DONNÉES EXTRAITES:
#####

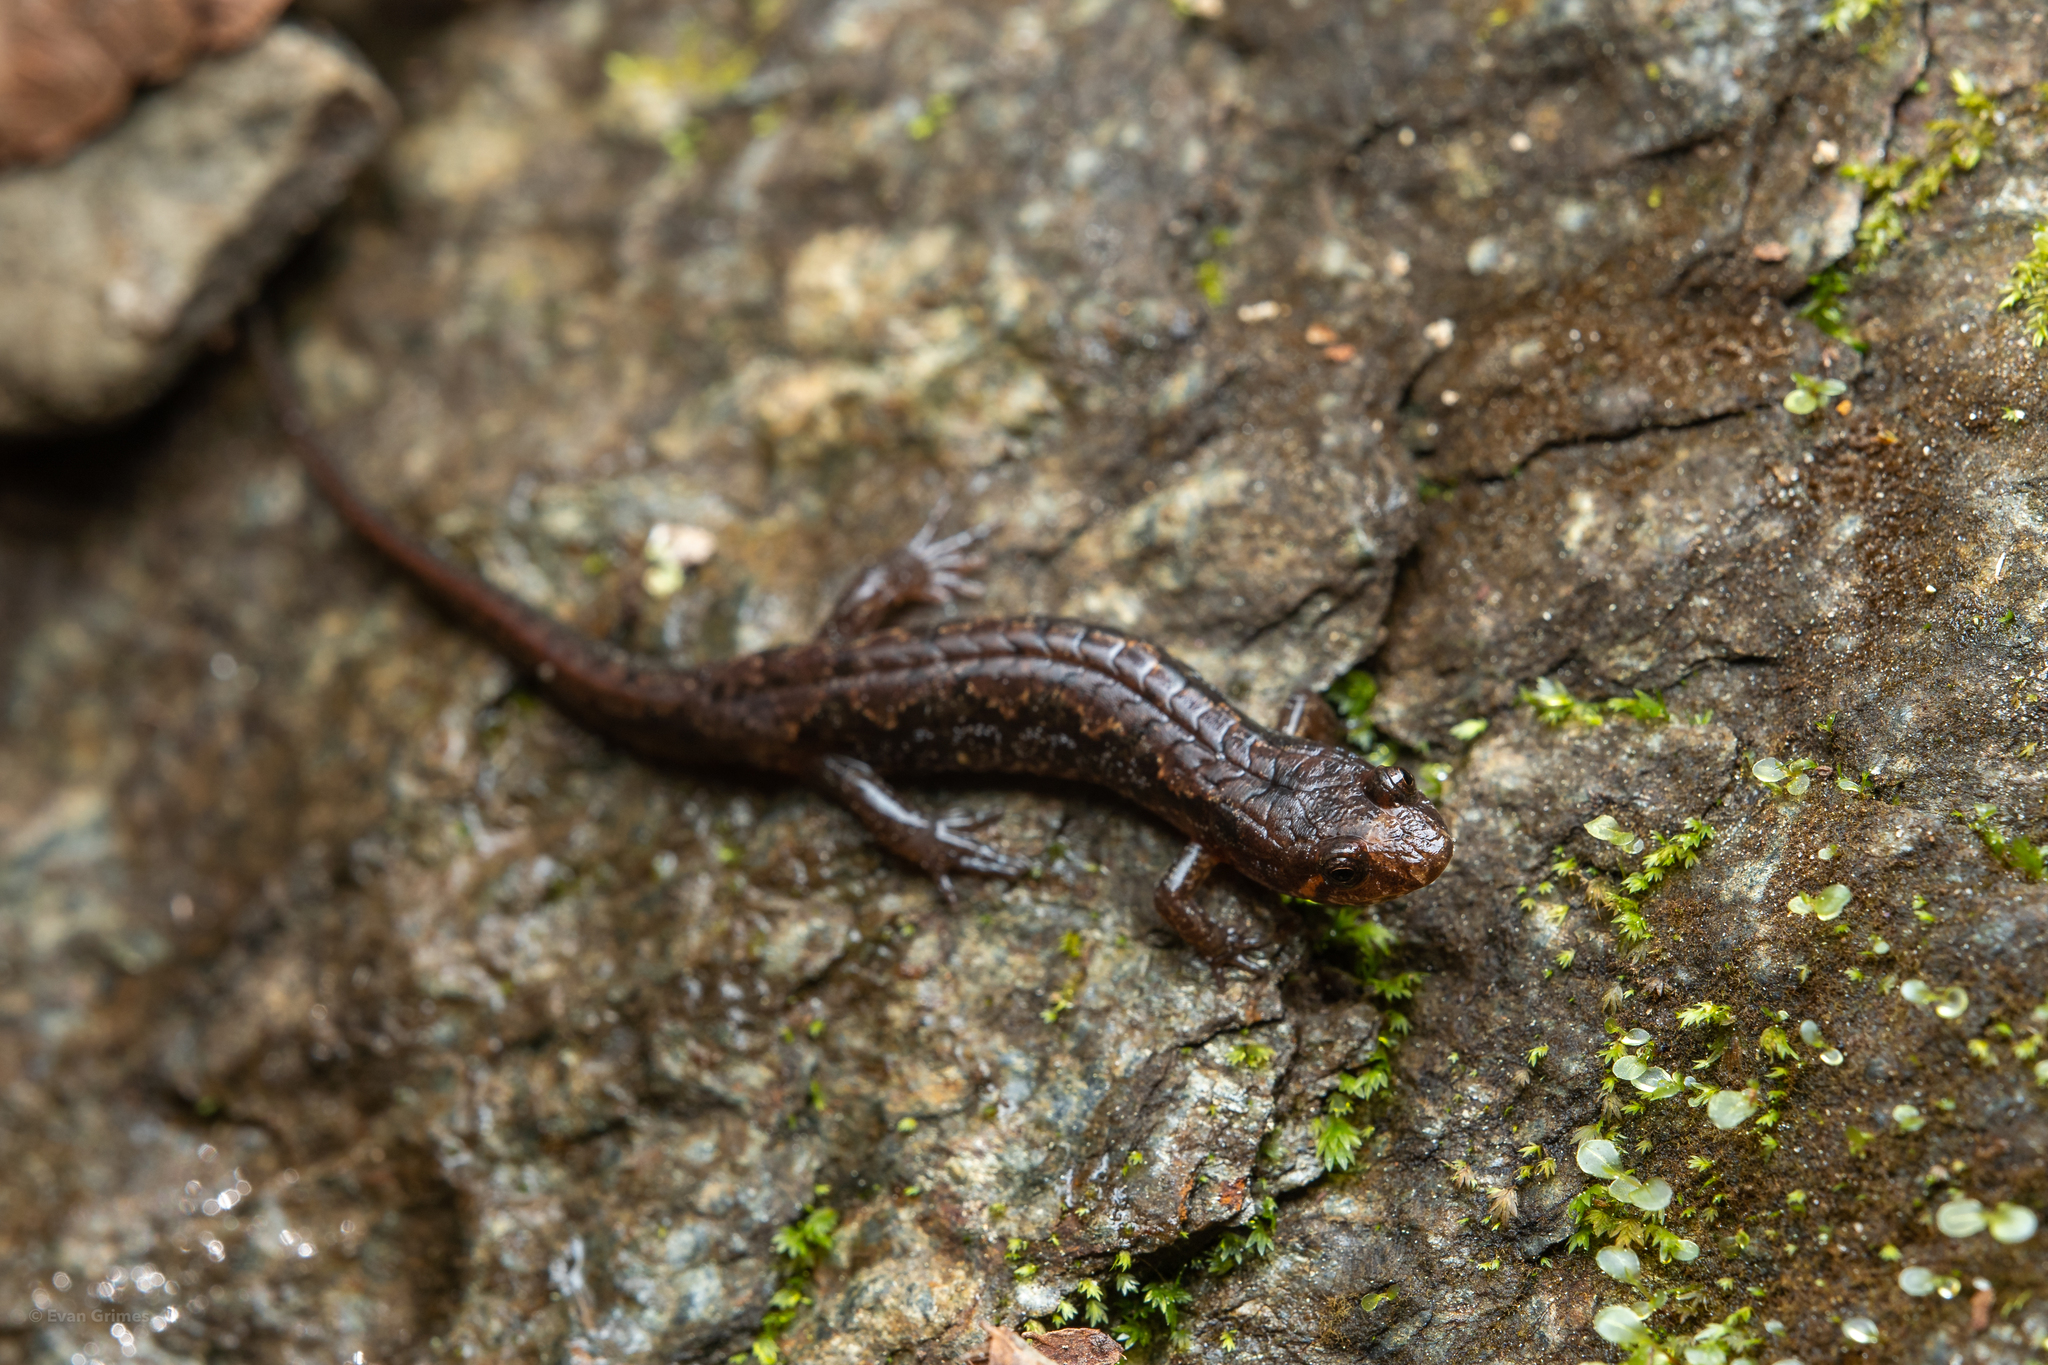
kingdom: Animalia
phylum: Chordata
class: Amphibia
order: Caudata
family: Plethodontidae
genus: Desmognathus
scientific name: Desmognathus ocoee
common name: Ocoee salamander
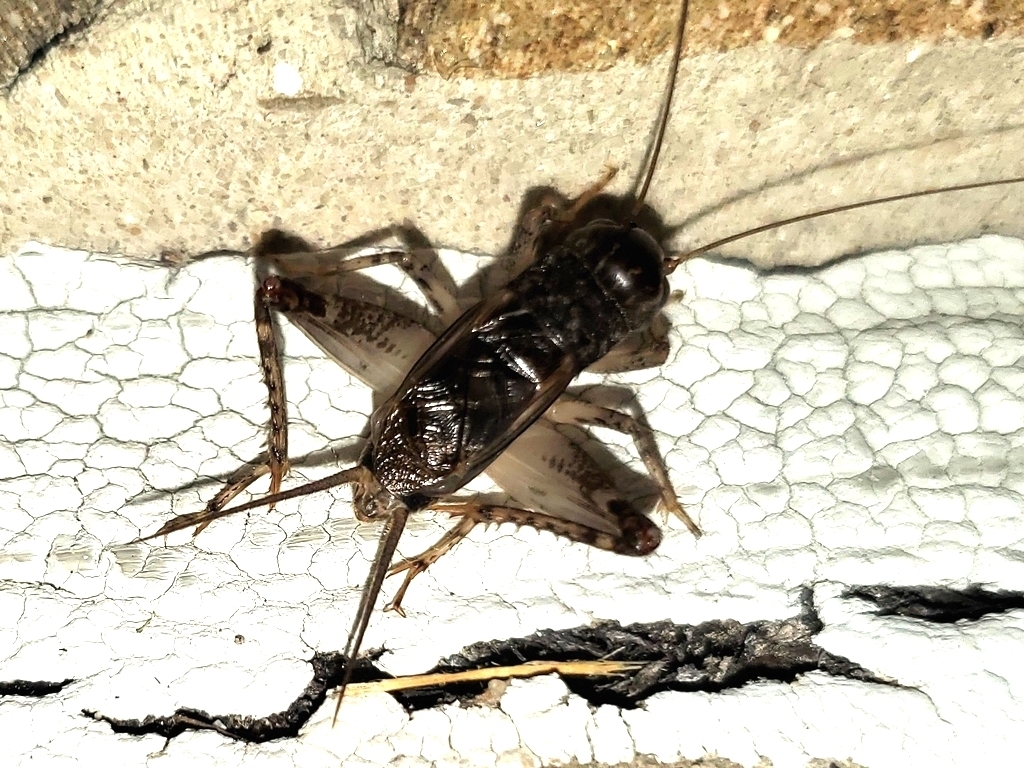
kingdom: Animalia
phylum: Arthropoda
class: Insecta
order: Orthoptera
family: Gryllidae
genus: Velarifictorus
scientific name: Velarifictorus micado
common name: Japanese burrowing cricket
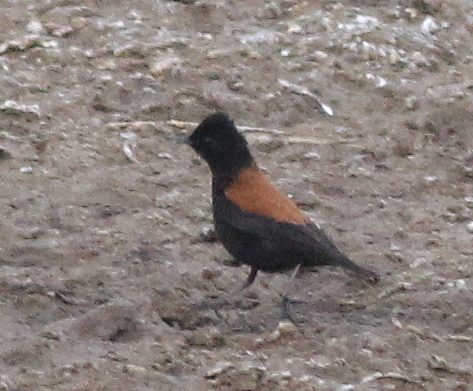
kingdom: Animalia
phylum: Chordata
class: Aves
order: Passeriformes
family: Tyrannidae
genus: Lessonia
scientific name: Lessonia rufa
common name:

#####

CONSIGNE: Extrais des entrées chaque ligne où figure le mot « scientific ».

RÉPONSE:
scientific name: Desmognathus ocoee
scientific name: Velarifictorus micado
scientific name: Lessonia rufa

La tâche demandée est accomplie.